For each of your three graphs, write 2-4 sentences describing the main results that you want your viewer to understand from the graph. Why is the graph interesting? What do you want your viewer to understand from the graph? Etc.
acf(gun_data$guns_total, main="Autocorrelation of Gun Sales by Month",
lag.max = 120)
The plot shows the estimated autocorrelation function for the time series of monthly gun sales. The autocorrelation is periodic, peaking every 12 months, indicating periodicity in the time series itself. The autocorrelations also change from all positive to all negative as the lag increases, indicating some trend in gun sales over time.
get_moving_averages <- function(ts, ww) {
averages <- numeric(length(ts) - ww + 1)
for (ii in 1:length(averages)) {
averages[ii] <- mean(ts[ii:(ii+ww-1)])
}
return(averages)
}
yearly_averages <- data.frame(avg=get_moving_averages(gun_data$guns_total, 12),
date = gun_data$year_month[6:187])
ggplot(gun_data) + geom_line(aes(x = year_month, y = guns_total,
color = "Actual Sales")) +
geom_line(data = yearly_averages, aes(x = date, y = avg,
color = "Yearly Moving Avg.")) +
labs(x = "Date", y = "Monthly Gun Sales") + ggtitle('Monthly Gun Sales') +
scale_color_manual(values=c("orange","dodger blue"), name="") + theme_bw()
This plot shows the time series of monthly gun sales along with a yearly moving average. The plot confirms the yearly periodicity shown in the estimated autocorrelation function. The moving average smoothes out this periodicity and makes it clear that there is also an increasing trend in gun sales over time.
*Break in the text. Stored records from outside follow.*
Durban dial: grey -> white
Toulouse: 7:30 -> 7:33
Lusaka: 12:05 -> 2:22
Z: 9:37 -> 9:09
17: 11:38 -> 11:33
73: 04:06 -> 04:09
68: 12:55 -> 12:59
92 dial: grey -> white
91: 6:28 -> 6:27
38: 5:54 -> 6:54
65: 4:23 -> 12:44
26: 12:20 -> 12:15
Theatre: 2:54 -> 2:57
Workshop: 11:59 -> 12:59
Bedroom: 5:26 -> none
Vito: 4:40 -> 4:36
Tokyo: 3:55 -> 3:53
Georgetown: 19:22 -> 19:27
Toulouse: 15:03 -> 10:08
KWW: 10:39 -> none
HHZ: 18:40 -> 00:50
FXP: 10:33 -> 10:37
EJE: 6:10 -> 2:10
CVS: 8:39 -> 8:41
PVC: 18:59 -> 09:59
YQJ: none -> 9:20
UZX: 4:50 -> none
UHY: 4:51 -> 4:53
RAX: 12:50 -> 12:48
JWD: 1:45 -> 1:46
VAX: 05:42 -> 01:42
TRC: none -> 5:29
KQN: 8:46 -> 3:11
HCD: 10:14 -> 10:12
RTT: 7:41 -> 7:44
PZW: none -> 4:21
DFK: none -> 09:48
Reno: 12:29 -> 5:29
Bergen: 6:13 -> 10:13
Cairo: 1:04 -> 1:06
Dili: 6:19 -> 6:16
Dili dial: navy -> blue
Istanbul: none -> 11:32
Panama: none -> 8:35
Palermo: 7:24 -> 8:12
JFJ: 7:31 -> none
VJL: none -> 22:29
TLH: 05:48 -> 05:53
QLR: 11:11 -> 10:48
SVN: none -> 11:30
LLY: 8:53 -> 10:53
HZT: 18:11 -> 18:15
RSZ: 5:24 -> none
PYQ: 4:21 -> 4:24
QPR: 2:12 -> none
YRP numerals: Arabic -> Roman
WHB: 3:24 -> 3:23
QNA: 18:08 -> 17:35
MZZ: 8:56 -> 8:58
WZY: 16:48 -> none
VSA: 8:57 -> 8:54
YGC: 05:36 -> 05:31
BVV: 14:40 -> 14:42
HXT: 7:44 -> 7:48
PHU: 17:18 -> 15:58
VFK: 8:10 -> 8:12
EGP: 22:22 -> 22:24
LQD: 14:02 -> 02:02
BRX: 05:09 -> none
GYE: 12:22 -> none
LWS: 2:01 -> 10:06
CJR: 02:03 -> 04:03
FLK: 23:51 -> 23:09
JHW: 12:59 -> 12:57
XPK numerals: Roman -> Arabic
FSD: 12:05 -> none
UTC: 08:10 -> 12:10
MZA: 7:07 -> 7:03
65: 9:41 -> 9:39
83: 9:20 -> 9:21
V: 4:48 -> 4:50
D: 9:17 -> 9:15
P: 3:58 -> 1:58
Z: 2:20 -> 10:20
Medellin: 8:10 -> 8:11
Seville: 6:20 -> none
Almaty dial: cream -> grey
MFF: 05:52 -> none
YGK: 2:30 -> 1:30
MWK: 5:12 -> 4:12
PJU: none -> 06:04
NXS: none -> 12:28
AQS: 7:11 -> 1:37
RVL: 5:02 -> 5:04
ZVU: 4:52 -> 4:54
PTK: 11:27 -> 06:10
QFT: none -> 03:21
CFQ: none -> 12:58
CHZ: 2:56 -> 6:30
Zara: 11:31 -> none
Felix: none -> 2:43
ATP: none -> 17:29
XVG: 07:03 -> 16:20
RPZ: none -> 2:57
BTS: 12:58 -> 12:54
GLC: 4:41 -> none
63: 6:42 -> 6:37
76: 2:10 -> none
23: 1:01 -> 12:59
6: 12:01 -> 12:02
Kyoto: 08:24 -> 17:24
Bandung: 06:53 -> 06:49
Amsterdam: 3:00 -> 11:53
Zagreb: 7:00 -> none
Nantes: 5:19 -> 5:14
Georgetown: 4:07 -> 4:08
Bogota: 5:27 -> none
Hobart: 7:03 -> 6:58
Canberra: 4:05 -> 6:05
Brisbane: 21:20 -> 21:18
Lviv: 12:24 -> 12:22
There have been two spikes in gun sales in recent years: one at the beginning of 2013 and one at the end of 2015.
In a more formal study of this data, it may be a good idea to suggest potential reasons for these spikes (e.g. changes in legislation, changes in politcal leadership, important world events, etc), as we do in the “Sales by State” section below.
one_year_averages <- data.frame(nj=get_moving_averages(gun_data$new_jersey, 12),
ms=get_moving_averages(gun_data$mississip, 12),
la=get_moving_averages(gun_data$louisiana, 12),
ga=get_moving_averages(gun_data$georgia, 12),
date = gun_data$year_month[6:187])
reg <- ggplot(gun_data) + geom_line(aes(x = year_month, y = louisiana,
color = "LA")) +
geom_line(aes(x = year_month, y = georgia, color = "GA")) +
geom_line(aes(x = year_month, y = mississippi, color = "MS")) +
geom_line(aes(x = year_month, y = new_jersey, color = "NJ")) +
labs(x="Date", y= "Percentage of National Gun Sales") + theme_bw() +
ggtitle("Gun Sales by State") +
scale_color_manual(name="State",values=c("#a6cee3","#1f78b4",
"#b2df8a","#33a02c"))
avgs <- ggplot(one_year_averages) +
geom_line(aes(x = date, y = la, color = "LA")) +
geom_line(aes(x = date, y = ga, color = "GA")) +
geom_line(aes(x = date, y = ms, color = "MS")) +
geom_line(aes(x = date, y = nj, color = "NJ")) +
labs(x="Date", y= "Percentage of National Gun Sales") + theme_bw() +
ggtitle("One Year Moving Average") +
scale_color_manual(name="State",values=c("#a6cee3","#1f78b4",
"#b2df8a","#33a02c"))
grid.arrange(reg, avgs, ncol=2)
The plots show that the three southern states make up a greater proportion of national gun sales than New Jersey, a northern state. However, the gap has decreased over time with all three southern states dropping in percentage of national sales from 2000 through 2015. The three southern states also all show a spike in sales in the aftermath of Hurricane Katrina, while New Jersey showed a spike in 2013 in the aftermath of local gun control efforts.